Posted by ggeisel | August 11, 2007 8:54 PM

I live in Cincinnati and the Post has been a second-class rag for some time. I remember as a teenager laughing at some of its headlines. They sounded like they were written for the National Enquirer. It will (as mentioned above) cease publication on 12/31/2007.

Posted by Carol Herman | August 11, 2007 11:26 PM

As long as TOMMY THOMPSON is in the "sweepstakes," FRED THOMPSON is not coming in. PERIOD.

Newt Gingrich will also appear "later." And, you have no idea how much TIME there is for this contest to "gel."

For cancer to be a topic in a campaign, however, just smells of desperation. Yeah. "Curing cancer." That's a campaign promise. FOR IDIOTS.

The costs associated with campaigning is astronomical. (Unless you're Ron Paul, and you have zombies who spam the Net for ya.) Doesn't mean ya win anything. But it's a booby prize, just the same.

It's also the summer.

And, Americans are notorious for NOT PAYING ATTENTION during the summer months.

In 2004, what Dan Rather did, besides committing "anchor" suicide; is that he BOOSTE UP Bush's numbers. You see this, now, with TNR's "escapades." Bush's approval numbers are going back up.

When we come to the Fall, we'll see Patraeus, realistic AND hopeful. I think Americans will "stick with the plan."

And, I even think Americans will consider the draft coming back. Given how baby-fied kids are made in school, today, what other hope is there? Americans need to re-invent backbones for kids.

"ggeisel," when I was a kid, kids made money after school, delivering newspapers. Heck, in the early 1980's, I even bought my son a Nintendo Game called "paperboy."

Those jobs disappeared long ago. Decades, ago.

Posted by Norm | August 12, 2007 12:14 AM

Carol, what do you mean by :

"As long as TOMMY THOMPSON is in the "sweepstakes," FRED THOMPSON is not coming in. PERIOD."

Kinda confused. Is this just your opinion, or do you have inside information?

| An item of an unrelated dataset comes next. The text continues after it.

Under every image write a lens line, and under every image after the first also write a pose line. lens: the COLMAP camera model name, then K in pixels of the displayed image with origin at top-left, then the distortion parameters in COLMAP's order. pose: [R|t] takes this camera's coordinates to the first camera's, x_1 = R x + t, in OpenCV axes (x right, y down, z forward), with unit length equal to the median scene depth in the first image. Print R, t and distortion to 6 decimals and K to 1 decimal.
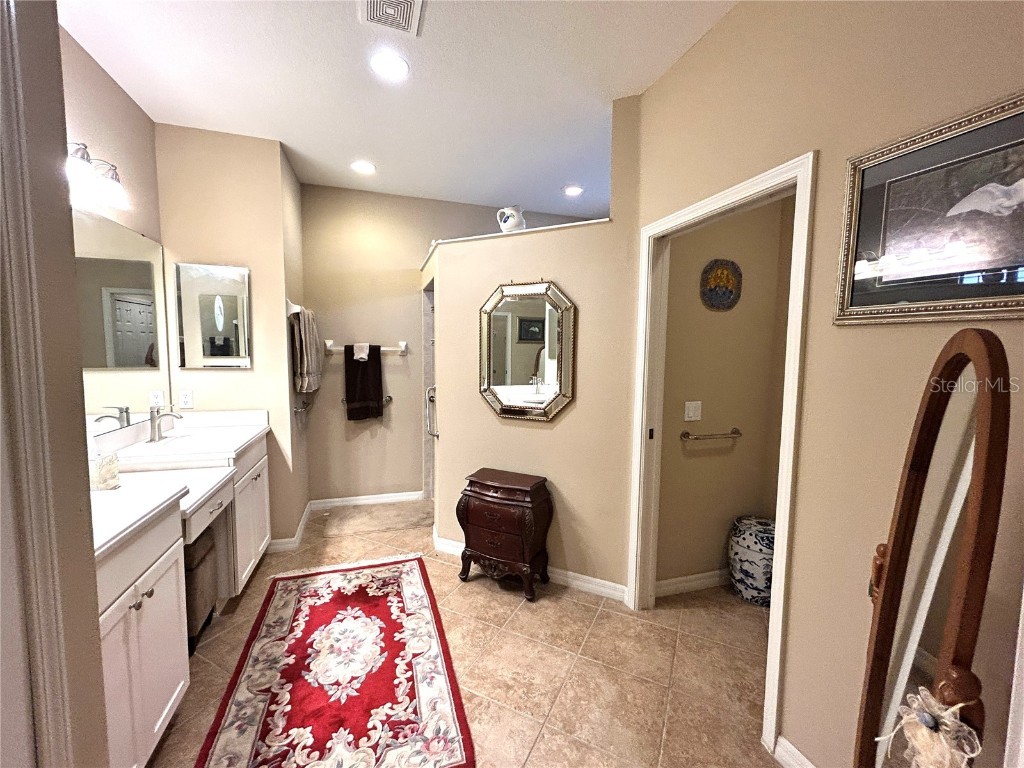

I'm just hoping my cash contribution didn't go to waste.

Thanks,
Norm

Posted by unclesmrgol | August 12, 2007 12:52 AM

Tim Rutten of the LA Times throws in the towel today, admitting that (a) blogs are hurting newpapers, (b) people don't trust the mainstream media any more, and (c) conservatives are far less apt to believe what they read or view than liberals.

Rutten points out that more Americans are reading British newspaper websites (both liberal and conservative papers) now than Brits are; he leaves completely unstated the reason (Drudge).

Posted by burt | August 12, 2007 5:41 AM

Oh my gosh! You mean there are actually two people named Thompson? Oh well they're not real people; they're just Republican droids.

Posted by docjim505 | August 12, 2007 6:58 AM

Nice goalpost shifting, Herb...

As for "real" stories being broken, I seem to recall that our humble host played a role in exposing corruption in the Canadian government, leading to the sound defeat of the liberals in Canada at the polls in their last election. That "real" enough for you?

Posted by GarandFan | August 12, 2007 8:15 AM

"Ah yes, Rathergate and Reutergate.

Sorry, I should have made it clear that I was talking about actual news stories -- you know, things that really happen in the world, and matter."

So, a major news organization trying to throw a presidential election with fake documents and another news organization publishing fake propaganda photographs are not things that "matter"?